== TRY IT ==
Pick out and copy every line in the entries below that contains the string "sword". Case counts.

== DATASET RECORDS ==
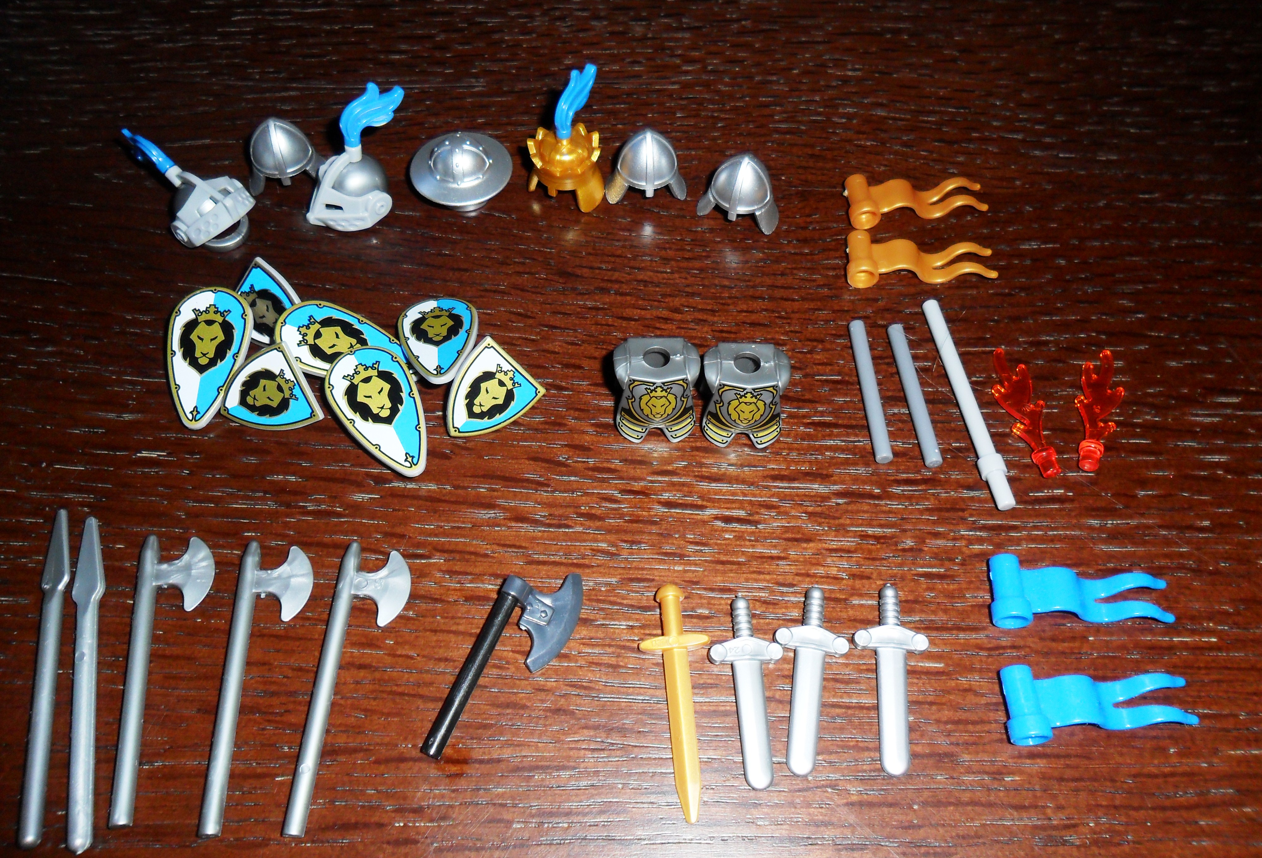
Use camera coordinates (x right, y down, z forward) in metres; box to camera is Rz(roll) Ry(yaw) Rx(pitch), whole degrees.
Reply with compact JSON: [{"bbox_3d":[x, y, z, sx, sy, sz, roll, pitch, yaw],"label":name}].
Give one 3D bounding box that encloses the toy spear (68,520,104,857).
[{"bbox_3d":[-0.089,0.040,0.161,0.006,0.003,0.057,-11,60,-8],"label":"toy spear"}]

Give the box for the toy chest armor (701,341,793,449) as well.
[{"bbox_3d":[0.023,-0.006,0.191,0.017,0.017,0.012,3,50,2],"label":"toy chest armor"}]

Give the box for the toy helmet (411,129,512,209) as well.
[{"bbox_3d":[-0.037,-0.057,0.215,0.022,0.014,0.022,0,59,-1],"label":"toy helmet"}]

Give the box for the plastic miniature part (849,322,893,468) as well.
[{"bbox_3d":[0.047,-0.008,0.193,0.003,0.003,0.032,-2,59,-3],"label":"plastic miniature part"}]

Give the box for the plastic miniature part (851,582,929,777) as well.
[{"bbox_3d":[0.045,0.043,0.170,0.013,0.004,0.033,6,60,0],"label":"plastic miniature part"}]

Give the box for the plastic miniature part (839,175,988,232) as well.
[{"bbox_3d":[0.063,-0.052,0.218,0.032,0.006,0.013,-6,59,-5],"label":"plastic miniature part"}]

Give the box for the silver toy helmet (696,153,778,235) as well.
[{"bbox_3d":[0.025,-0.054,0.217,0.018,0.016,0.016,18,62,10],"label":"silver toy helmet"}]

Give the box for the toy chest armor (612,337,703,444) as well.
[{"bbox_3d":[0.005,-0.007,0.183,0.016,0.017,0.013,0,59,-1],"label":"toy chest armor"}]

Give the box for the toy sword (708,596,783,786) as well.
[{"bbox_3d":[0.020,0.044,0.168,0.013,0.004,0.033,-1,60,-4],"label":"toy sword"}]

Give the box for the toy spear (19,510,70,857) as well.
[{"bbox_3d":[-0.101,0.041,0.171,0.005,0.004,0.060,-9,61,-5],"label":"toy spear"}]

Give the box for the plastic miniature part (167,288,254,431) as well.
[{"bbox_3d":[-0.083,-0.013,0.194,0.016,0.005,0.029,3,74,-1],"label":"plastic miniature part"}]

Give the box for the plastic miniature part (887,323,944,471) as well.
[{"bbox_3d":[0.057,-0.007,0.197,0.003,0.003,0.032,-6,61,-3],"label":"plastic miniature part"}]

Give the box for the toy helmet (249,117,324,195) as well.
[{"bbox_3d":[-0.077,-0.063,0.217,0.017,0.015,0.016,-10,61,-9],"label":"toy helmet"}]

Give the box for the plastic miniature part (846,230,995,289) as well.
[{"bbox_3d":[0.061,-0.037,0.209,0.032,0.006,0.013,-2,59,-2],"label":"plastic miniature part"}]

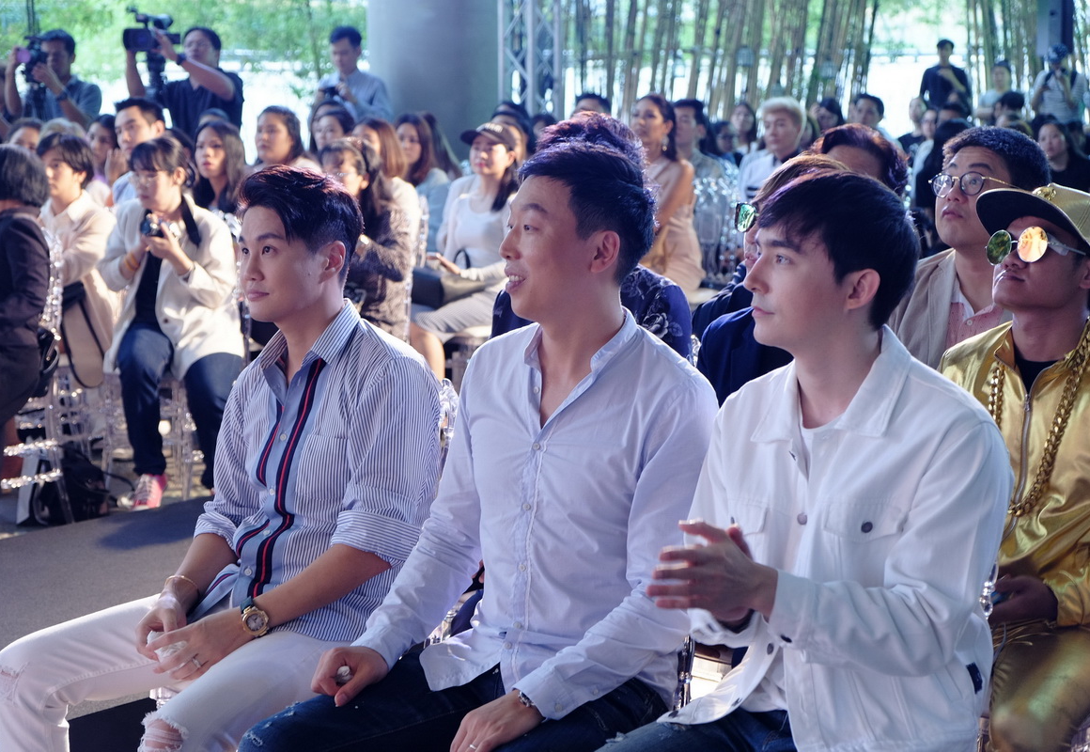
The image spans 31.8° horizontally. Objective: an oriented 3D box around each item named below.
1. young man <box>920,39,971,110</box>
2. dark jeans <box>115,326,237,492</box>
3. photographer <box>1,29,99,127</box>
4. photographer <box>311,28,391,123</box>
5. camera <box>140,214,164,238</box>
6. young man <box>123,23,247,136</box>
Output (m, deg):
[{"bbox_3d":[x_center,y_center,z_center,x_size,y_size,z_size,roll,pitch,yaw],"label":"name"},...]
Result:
--
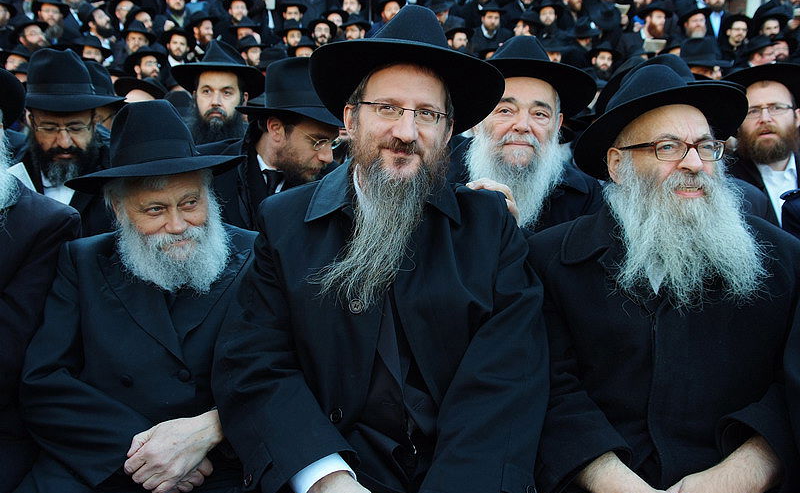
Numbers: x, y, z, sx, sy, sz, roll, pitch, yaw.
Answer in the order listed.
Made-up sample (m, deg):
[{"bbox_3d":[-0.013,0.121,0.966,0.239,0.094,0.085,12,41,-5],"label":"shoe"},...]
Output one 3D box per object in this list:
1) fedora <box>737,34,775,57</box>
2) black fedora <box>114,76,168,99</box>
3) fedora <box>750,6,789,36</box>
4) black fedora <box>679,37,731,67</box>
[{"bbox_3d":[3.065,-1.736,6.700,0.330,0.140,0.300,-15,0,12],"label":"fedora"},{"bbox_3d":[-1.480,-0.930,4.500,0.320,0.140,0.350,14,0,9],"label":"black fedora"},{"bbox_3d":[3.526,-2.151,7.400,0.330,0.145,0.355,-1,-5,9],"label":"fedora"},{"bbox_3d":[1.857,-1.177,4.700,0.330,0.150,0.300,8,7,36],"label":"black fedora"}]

== OUTPUT BELOW ==
Give the box for the toy sword (708,596,783,786) as well.
[{"bbox_3d":[0.020,0.044,0.168,0.013,0.004,0.033,-1,60,-4],"label":"toy sword"}]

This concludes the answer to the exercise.